BIとは「勤労するかどうかにかかわらず、国がすべての個人に無条件で一定の所得を支給する」というものだ。
2016年6月にはスイスでBI導入の是非を問う国民投票が行われた。提案の内容は「大人には月2500スイスフラン(約28万円)、子どもには625スイスフラン(約7万円)を支給する」。
結果は反対多数で否決されたものの、国内外から大きな注目を浴び、投票者の4分の1弱に当たる23.1%が賛成票を投じた。

また、世界各地で給付者を限定した形での給付実験が始まっている。フィンランドは今年1月、失業者2000人を無作為に選び、毎月560ユーロ(約7万円)を2年間支給する実験を開始した。支給されたBIは課税されず、仕事に就いて収入を得ても失業手当のように減額されることはない。

カナダのオンタリオ州は、今春から18〜64歳の低所得者4000人を対象にBIを実験導入している。実験は3年間で、単身者には年最大1万6989カナダドル(約140万円)、夫婦には年最大2万4027カナダドル(約199万円)が支給される。
「勤労と収入を切り離す」のが原点

ただ、BIの発想の原点は「すべての個人が、生活に必要な所得を無条件に得る」ことであり、生活保護のように収入などによる受給条件を想定するものではない。根幹に「勤労と収入を切り離す」ということがあるのだ。
スイスで導入のための運動を率いたエノ・シュミット氏

スイスでBI導入の運動を率いた映像作家のエノ・シュミット氏の考え方は明快だ。「そもそも勤労の価値は、稼いだおカネの額ではないはず。BIがあれば、収入を得ることにこだわらず、自分や社会にとって本当に価値があると思える活動に従事する自由が得られる」と主張する。
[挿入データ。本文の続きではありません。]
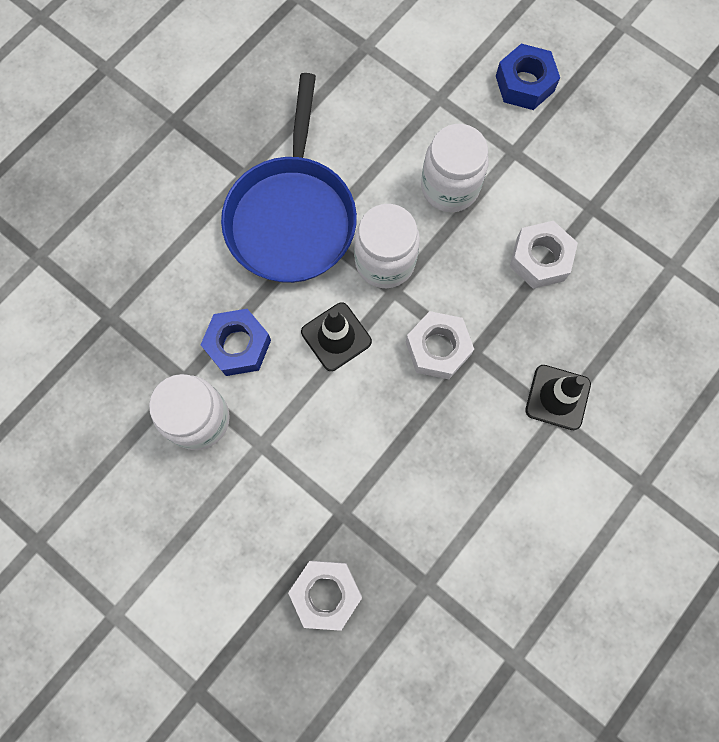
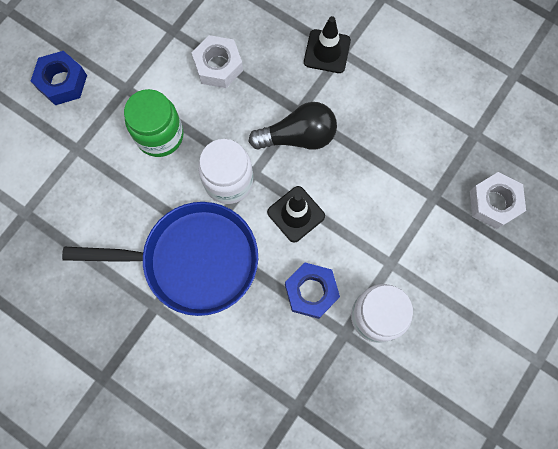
camera: 95 degrees left, 0 degrees up
(438, 348) = (298, 136): white nut -> black light bulb
(450, 187) = (160, 135): white jar -> green jar

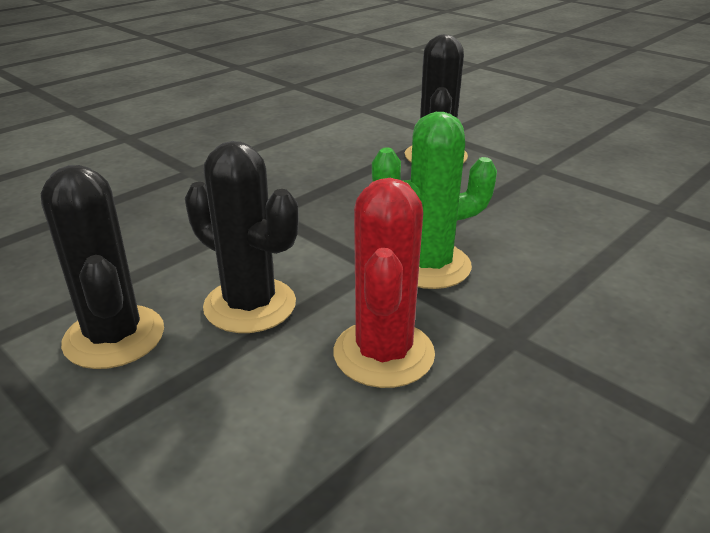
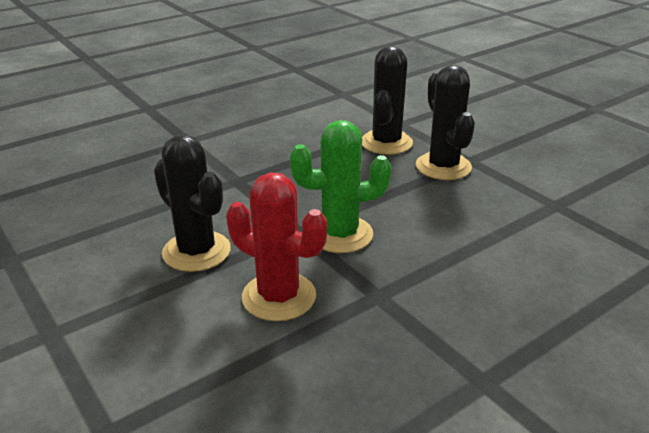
camera: 10 degrees right, 0 degrees up
(114, 337) = (97, 264): black cactus -> black cactus (443, 166)
(383, 353) = (279, 297): red cactus -> red cactus turned 75 degrees counterclockwise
BIは決して新しいアイデアではない。すでに18世紀末、英国出身の哲学者トマス・ペインが「21歳になったら、成人として生きていく元手に15ポンドを受け取る」という制度を提唱している。1960〜70年代には欧米諸国で、家事労働への賃金を求める女性解放運動の中で要求された。

BIの歴史や制度を研究する同志社大学の山森亮教授は「時代や地域は違えども、人が人として尊重され、評価される社会のあり方を希求する中でBIが主張されてきた」と話す。

2000年以降、BIに関する議論が再び盛り上がりを見せている背景には、失業や貧困、格差の広がりがある。フィンランドの場合、失業率が8.8%と高止まりしており、特に若年層の失業が問題になっている。
北欧の政策に詳しい日本総合研究所の湯元健治・副理事長は、「社会保障は手厚いが、複雑化・多層化しており、どのような給付がもらえるのかがわかりづらい。BIに置き換えることで効率化できるかを確かめる狙いもある」と話す。

加えて近年は、AI(人工知能)の普及により従来型の雇用が奪われる可能性を指摘しつつ、BIの導入を訴える声もある。
著書『人工知能と経済の未来』(文春新書)でAI時代の経済政策のあり方を論じた駒澤大学の井上智洋准教授は、「AIの普及により多くの人が失業する時代には、生活保護のように(資力調査などによる)選別が必要な制度は行政コストがかさむ。包括的に全員を救済するほうが早い」と話す。

機械化によって労働生産性を引き上げた経営者が多額の報酬を得る一方で、雇用の機会を奪われる労働者が生じるということは、すでに日々世界中で起きていることだ。AIが導入されればそうした現象が一段と加速し、格差はさらに拡大するだろう。
ベーシックインカムの実現は難しい

しかし、対象を限定しないBIをすぐに実現することは極めて難しいだろう。
BI導入への課題は少なくないが、中でもよく議論されるのは、第1に、無条件でおカネをもらえるならば人々は働かなくなるのではないか、という勤労意欲の問題、第2に、すべての国民に食べていける最低限の額を給付するだけのおカネがあるのか、という財源の問題だ。

第1の勤労意欲の問題は、海外でも多く指摘されている。BI賛成派は、「収入を得るための活動だけではなく、ボランティアや地域貢献、家族のための労働など、本人にとって本当に価値があると考える活動に従事するようになる」と考える。

一方で、「働かざる者、食うべからず」という規範に慣れている人々には、嫌悪感を抱かせるかもしれない。BIは貧困層だけでなく富裕層にも給付する制度であるため、なおさら反感を買いやすい。
貧困対策としては、勤労を条件に貧困層に対して税額控除をする「給付付き税額控除」のほうがモラルを維持しやすいという声もある。